*** DATA RECORDS ***

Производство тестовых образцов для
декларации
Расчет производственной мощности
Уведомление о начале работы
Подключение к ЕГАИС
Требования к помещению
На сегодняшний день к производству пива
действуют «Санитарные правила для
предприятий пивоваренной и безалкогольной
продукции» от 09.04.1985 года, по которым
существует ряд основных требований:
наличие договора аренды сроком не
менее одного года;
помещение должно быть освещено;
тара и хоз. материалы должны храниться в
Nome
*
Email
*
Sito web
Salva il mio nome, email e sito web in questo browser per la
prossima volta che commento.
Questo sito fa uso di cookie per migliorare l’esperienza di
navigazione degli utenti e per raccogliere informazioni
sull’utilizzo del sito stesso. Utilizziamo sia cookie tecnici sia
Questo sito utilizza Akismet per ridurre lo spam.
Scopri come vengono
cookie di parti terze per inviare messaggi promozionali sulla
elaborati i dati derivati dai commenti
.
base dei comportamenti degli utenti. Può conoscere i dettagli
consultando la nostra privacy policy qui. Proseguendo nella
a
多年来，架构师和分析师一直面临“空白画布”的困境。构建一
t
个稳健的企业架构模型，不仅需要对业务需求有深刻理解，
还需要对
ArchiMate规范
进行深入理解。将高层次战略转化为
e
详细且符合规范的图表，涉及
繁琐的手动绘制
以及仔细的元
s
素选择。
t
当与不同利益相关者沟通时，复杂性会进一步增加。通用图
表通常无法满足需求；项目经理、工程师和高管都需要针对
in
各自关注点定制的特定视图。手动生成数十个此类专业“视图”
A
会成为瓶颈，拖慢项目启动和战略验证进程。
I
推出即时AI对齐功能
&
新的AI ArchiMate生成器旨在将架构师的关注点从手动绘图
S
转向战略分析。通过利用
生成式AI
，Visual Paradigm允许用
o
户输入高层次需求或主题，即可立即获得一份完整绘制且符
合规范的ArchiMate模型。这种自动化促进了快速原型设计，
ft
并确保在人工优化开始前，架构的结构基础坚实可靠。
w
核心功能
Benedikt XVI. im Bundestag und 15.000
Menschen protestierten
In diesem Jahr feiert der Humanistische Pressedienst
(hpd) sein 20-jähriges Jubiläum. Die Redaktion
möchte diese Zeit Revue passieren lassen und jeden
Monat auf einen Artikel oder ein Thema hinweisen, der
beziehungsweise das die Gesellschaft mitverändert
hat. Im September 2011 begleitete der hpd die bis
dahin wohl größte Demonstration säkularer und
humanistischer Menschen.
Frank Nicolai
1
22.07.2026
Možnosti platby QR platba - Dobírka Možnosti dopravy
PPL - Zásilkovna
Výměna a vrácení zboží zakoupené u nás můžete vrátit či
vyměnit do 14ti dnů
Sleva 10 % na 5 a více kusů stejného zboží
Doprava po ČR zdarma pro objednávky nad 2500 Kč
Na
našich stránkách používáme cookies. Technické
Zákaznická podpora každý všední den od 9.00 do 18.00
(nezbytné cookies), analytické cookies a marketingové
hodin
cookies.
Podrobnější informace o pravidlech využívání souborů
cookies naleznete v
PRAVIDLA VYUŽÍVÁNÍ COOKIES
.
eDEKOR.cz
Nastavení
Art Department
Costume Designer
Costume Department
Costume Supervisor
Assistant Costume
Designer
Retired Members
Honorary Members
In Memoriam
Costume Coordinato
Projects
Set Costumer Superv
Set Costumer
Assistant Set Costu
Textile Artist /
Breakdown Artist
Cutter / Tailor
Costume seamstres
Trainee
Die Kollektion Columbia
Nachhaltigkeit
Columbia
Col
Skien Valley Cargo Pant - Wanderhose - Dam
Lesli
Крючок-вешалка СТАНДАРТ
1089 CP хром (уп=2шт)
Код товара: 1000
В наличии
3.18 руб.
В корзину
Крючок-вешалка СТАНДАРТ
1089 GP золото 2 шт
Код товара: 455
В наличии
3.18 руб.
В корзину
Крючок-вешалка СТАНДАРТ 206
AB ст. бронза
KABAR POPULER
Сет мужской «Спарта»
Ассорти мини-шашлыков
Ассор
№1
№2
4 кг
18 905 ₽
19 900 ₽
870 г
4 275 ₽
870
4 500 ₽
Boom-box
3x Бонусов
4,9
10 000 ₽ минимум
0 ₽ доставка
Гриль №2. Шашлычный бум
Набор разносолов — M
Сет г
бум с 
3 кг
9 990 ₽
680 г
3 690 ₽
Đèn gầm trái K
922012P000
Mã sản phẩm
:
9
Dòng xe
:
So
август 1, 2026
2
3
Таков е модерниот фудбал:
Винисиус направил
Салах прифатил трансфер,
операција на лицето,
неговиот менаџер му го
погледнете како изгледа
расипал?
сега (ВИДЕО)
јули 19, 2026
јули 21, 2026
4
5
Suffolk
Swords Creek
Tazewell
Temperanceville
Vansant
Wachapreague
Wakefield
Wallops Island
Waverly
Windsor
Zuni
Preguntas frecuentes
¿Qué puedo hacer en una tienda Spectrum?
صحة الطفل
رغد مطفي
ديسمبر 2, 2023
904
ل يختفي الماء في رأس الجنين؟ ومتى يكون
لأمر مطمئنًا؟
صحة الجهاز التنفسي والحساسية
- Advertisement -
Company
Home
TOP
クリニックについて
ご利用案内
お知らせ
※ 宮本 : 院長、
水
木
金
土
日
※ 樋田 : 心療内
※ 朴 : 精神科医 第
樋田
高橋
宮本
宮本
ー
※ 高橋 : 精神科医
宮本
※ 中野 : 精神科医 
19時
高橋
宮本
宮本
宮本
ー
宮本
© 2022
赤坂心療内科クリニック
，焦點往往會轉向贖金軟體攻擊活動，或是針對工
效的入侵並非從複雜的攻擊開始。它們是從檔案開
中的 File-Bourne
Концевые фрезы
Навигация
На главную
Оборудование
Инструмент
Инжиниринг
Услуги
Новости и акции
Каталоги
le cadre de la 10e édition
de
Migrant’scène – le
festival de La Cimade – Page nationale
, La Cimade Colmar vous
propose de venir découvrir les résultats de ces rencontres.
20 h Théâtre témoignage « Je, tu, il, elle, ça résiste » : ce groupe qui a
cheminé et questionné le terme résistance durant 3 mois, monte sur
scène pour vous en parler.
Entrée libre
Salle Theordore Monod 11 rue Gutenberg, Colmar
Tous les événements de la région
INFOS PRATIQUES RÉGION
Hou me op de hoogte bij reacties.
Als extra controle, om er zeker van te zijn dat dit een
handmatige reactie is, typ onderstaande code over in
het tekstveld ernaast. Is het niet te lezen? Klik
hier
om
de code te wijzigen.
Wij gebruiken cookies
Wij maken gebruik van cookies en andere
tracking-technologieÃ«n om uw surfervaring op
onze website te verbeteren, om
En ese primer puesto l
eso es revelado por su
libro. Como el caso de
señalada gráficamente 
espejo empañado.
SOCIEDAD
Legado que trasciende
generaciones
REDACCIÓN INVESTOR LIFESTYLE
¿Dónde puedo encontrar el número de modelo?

*** End of DATA RECORDS ***

● WHAT TO PRODUCE
Restate the listing in full, word for word.

● RESULT OF THE TASK
Производство тестовых образцов для
декларации
Расчет производственной мощности
Уведомление о начале работы
Подключение к ЕГАИС
Требования к помещению
На сегодняшний день к производству пива
действуют «Санитарные правила для
предприятий пивоваренной и безалкогольной
продукции» от 09.04.1985 года, по которым
существует ряд основных требований:
наличие договора аренды сроком не
менее одного года;
помещение должно быть освещено;
тара и хоз. материалы должны храниться в
Nome
*
Email
*
Sito web
Salva il mio nome, email e sito web in questo browser per la
prossima volta che commento.
Questo sito fa uso di cookie per migliorare l’esperienza di
navigazione degli utenti e per raccogliere informazioni
sull’utilizzo del sito stesso. Utilizziamo sia cookie tecnici sia
Questo sito utilizza Akismet per ridurre lo spam.
Scopri come vengono
cookie di parti terze per inviare messaggi promozionali sulla
elaborati i dati derivati dai commenti
.
base dei comportamenti degli utenti. Può conoscere i dettagli
consultando la nostra privacy policy qui. Proseguendo nella
a
多年来，架构师和分析师一直面临“空白画布”的困境。构建一
t
个稳健的企业架构模型，不仅需要对业务需求有深刻理解，
还需要对
ArchiMate规范
进行深入理解。将高层次战略转化为
e
详细且符合规范的图表，涉及
繁琐的手动绘制
以及仔细的元
s
素选择。
t
当与不同利益相关者沟通时，复杂性会进一步增加。通用图
表通常无法满足需求；项目经理、工程师和高管都需要针对
in
各自关注点定制的特定视图。手动生成数十个此类专业“视图”
A
会成为瓶颈，拖慢项目启动和战略验证进程。
I
推出即时AI对齐功能
&
新的AI ArchiMate生成器旨在将架构师的关注点从手动绘图
S
转向战略分析。通过利用
生成式AI
，Visual Paradigm允许用
o
户输入高层次需求或主题，即可立即获得一份完整绘制且符
合规范的ArchiMate模型。这种自动化促进了快速原型设计，
ft
并确保在人工优化开始前，架构的结构基础坚实可靠。
w
核心功能
Benedikt XVI. im Bundestag und 15.000
Menschen protestierten
In diesem Jahr feiert der Humanistische Pressedienst
(hpd) sein 20-jähriges Jubiläum. Die Redaktion
möchte diese Zeit Revue passieren lassen und jeden
Monat auf einen Artikel oder ein Thema hinweisen, der
beziehungsweise das die Gesellschaft mitverändert
hat. Im September 2011 begleitete der hpd die bis
dahin wohl größte Demonstration säkularer und
humanistischer Menschen.
Frank Nicolai
1
22.07.2026
Možnosti platby QR platba - Dobírka Možnosti dopravy
PPL - Zásilkovna
Výměna a vrácení zboží zakoupené u nás můžete vrátit či
vyměnit do 14ti dnů
Sleva 10 % na 5 a více kusů stejného zboží
Doprava po ČR zdarma pro objednávky nad 2500 Kč
Na
našich stránkách používáme cookies. Technické
Zákaznická podpora každý všední den od 9.00 do 18.00
(nezbytné cookies), analytické cookies a marketingové
hodin
cookies.
Podrobnější informace o pravidlech využívání souborů
cookies naleznete v
PRAVIDLA VYUŽÍVÁNÍ COOKIES
.
eDEKOR.cz
Nastavení
Art Department
Costume Designer
Costume Department
Costume Supervisor
Assistant Costume
Designer
Retired Members
Honorary Members
In Memoriam
Costume Coordinato
Projects
Set Costumer Superv
Set Costumer
Assistant Set Costu
Textile Artist /
Breakdown Artist
Cutter / Tailor
Costume seamstres
Trainee
Die Kollektion Columbia
Nachhaltigkeit
Columbia
Col
Skien Valley Cargo Pant - Wanderhose - Dam
Lesli
Крючок-вешалка СТАНДАРТ
1089 CP хром (уп=2шт)
Код товара: 1000
В наличии
3.18 руб.
В корзину
Крючок-вешалка СТАНДАРТ
1089 GP золото 2 шт
Код товара: 455
В наличии
3.18 руб.
В корзину
Крючок-вешалка СТАНДАРТ 206
AB ст. бронза
KABAR POPULER
Сет мужской «Спарта»
Ассорти мини-шашлыков
Ассор
№1
№2
4 кг
18 905 ₽
19 900 ₽
870 г
4 275 ₽
870
4 500 ₽
Boom-box
3x Бонусов
4,9
10 000 ₽ минимум
0 ₽ доставка
Гриль №2. Шашлычный бум
Набор разносолов — M
Сет г
бум с 
3 кг
9 990 ₽
680 г
3 690 ₽
Đèn gầm trái K
922012P000
Mã sản phẩm
:
9
Dòng xe
:
So
август 1, 2026
2
3
Таков е модерниот фудбал:
Винисиус направил
Салах прифатил трансфер,
операција на лицето,
неговиот менаџер му го
погледнете како изгледа
расипал?
сега (ВИДЕО)
јули 19, 2026
јули 21, 2026
4
5
Suffolk
Swords Creek
Tazewell
Temperanceville
Vansant
Wachapreague
Wakefield
Wallops Island
Waverly
Windsor
Zuni
Preguntas frecuentes
¿Qué puedo hacer en una tienda Spectrum?
صحة الطفل
رغد مطفي
ديسمبر 2, 2023
904
ل يختفي الماء في رأس الجنين؟ ومتى يكون
لأمر مطمئنًا؟
صحة الجهاز التنفسي والحساسية
- Advertisement -
Company
Home
TOP
クリニックについて
ご利用案内
お知らせ
※ 宮本 : 院長、
水
木
金
土
日
※ 樋田 : 心療内
※ 朴 : 精神科医 第
樋田
高橋
宮本
宮本
ー
※ 高橋 : 精神科医
宮本
※ 中野 : 精神科医 
19時
高橋
宮本
宮本
宮本
ー
宮本
© 2022
赤坂心療内科クリニック
，焦點往往會轉向贖金軟體攻擊活動，或是針對工
效的入侵並非從複雜的攻擊開始。它們是從檔案開
中的 File-Bourne
Концевые фрезы
Навигация
На главную
Оборудование
Инструмент
Инжиниринг
Услуги
Новости и акции
Каталоги
le cadre de la 10e édition
de
Migrant’scène – le
festival de La Cimade – Page nationale
, La Cimade Colmar vous
propose de venir découvrir les résultats de ces rencontres.
20 h Théâtre témoignage « Je, tu, il, elle, ça résiste » : ce groupe qui a
cheminé et questionné le terme résistance durant 3 mois, monte sur
scène pour vous en parler.
Entrée libre
Salle Theordore Monod 11 rue Gutenberg, Colmar
Tous les événements de la région
INFOS PRATIQUES RÉGION
Hou me op de hoogte bij reacties.
Als extra controle, om er zeker van te zijn dat dit een
handmatige reactie is, typ onderstaande code over in
het tekstveld ernaast. Is het niet te lezen? Klik
hier
om
de code te wijzigen.
Wij gebruiken cookies
Wij maken gebruik van cookies en andere
tracking-technologieÃ«n om uw surfervaring op
onze website te verbeteren, om
En ese primer puesto l
eso es revelado por su
libro. Como el caso de
señalada gráficamente 
espejo empañado.
SOCIEDAD
Legado que trasciende
generaciones
REDACCIÓN INVESTOR LIFESTYLE
¿Dónde puedo encontrar el número de modelo?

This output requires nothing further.